Tips on Becoming a Dental Hygienist

If you are compassionate, detailed, and enjoy helping people, then you may enjoy a career as a dental hygienist. The dental hygienist works alongside the dentist and has the primary task of cleaning the patients’ teeth. Their main focus then is on good oral hygiene. In this career field, hygienists are rewarded well financially, with the average salary fixed at around $60,000 per year.

Becoming a dental hygienist is an increasingly popular pursuit as graduates can expect to find a job quite easily. The schedule is flexible too as approximately 50% of hygienists who choose to work in the field do so by working part-time.
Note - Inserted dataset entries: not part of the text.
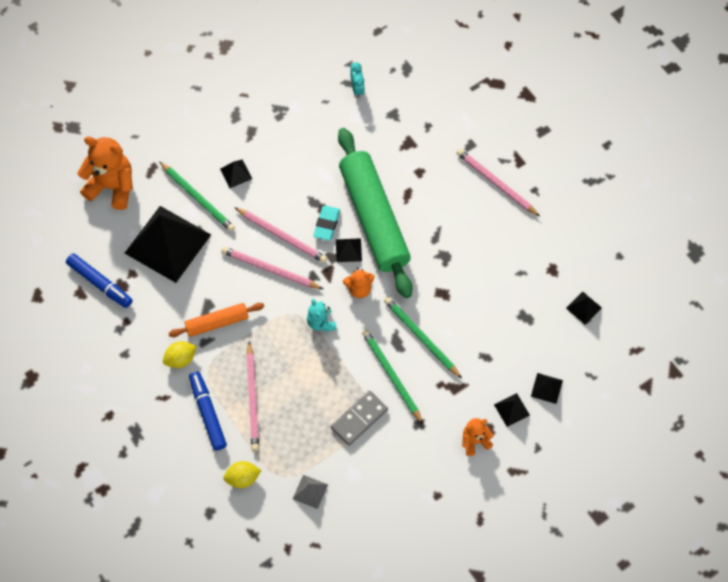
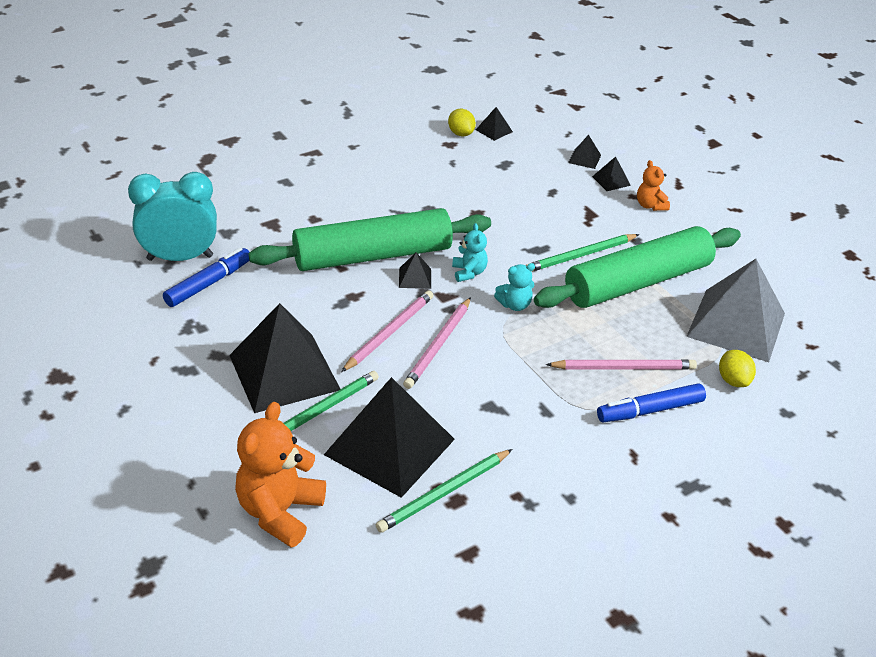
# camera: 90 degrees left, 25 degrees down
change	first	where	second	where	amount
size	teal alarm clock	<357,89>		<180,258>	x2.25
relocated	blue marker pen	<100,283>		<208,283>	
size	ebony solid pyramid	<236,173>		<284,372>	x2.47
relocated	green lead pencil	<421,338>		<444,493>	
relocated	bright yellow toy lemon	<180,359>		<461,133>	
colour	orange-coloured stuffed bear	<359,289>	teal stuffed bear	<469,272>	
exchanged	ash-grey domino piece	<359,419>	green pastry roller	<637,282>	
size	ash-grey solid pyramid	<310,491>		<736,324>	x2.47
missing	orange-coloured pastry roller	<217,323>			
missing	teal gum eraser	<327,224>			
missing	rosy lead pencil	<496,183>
Duties and Responsibilities

When cleaning teeth, the dental hygienist removes the deposits that build up on the teeth and demonstrates good oral hygiene practices and preventive care to their patients. They also assist the dentist by noting the presence of disease. Becoming a dental hygienist entails learning about a variety of tools and equipment that are used on the job. For instance, rotary and manual instruments and ultrasonic-type equipment are used for cleaning and polishing patients’ teeth. These instruments help remove the plaque and tartar during a cleaning session.

The dental hygienist job also entails using x-ray equipment to obtain images of the teeth. Sometimes the dental hygienist is also called upon to develop the x-rays as well. In addition, dental hygienists are required to apply sealants and fluorides as preventative measures. Other duties performed by hygienists can depend on the locale where they live. For example, in some areas, hygienists are permitted to dispense anesthetics to patients, make temporary fillings, or remove sutures.

Requirements

If you are thinking about becoming a dental hygienist, you will typically work in a hygienic and clean working environment. You must take proper care to practice safety as well. Dental hygienists must wear protective equipment when dispensing anesthetics for instance and masks and gloves to shield themselves from infection.

Flexible Working Hours

As mentioned, if you are thinking of becoming a dental hygienist, you will be paid well and will have the latitude of working a flexible shift. Hygienists work full or part-time, day or evening as well as weekends. Dentists often employ hygienists to work a couple days out of the week in their office. Therefore, around 50% of the hygienists employed work less than 35 hours on any given week.

Education and What to Study

While still in high school, potential hygienists should concentrate on signing up and concentrating on courses in math, biology, and chemistry. University coursework should emphasize courses in biology and science in addition to coursework in anatomy and psychology.

Many online and brick-and-mortar colleges offer associates of science degrees in dental hygiene. However, to progress financially, it’s best to complete a baccalaureate degree. All dental hygiene programs will prepare the student to sit and test for state licensure. Programs therefore focus on such topics and subjects as dental materials, radiology, oral hygiene, and sedation.

Some learning institutions provide dental hygiene internships, or, experience working in a dental office to make it simpler for students to transition into a job after they graduate.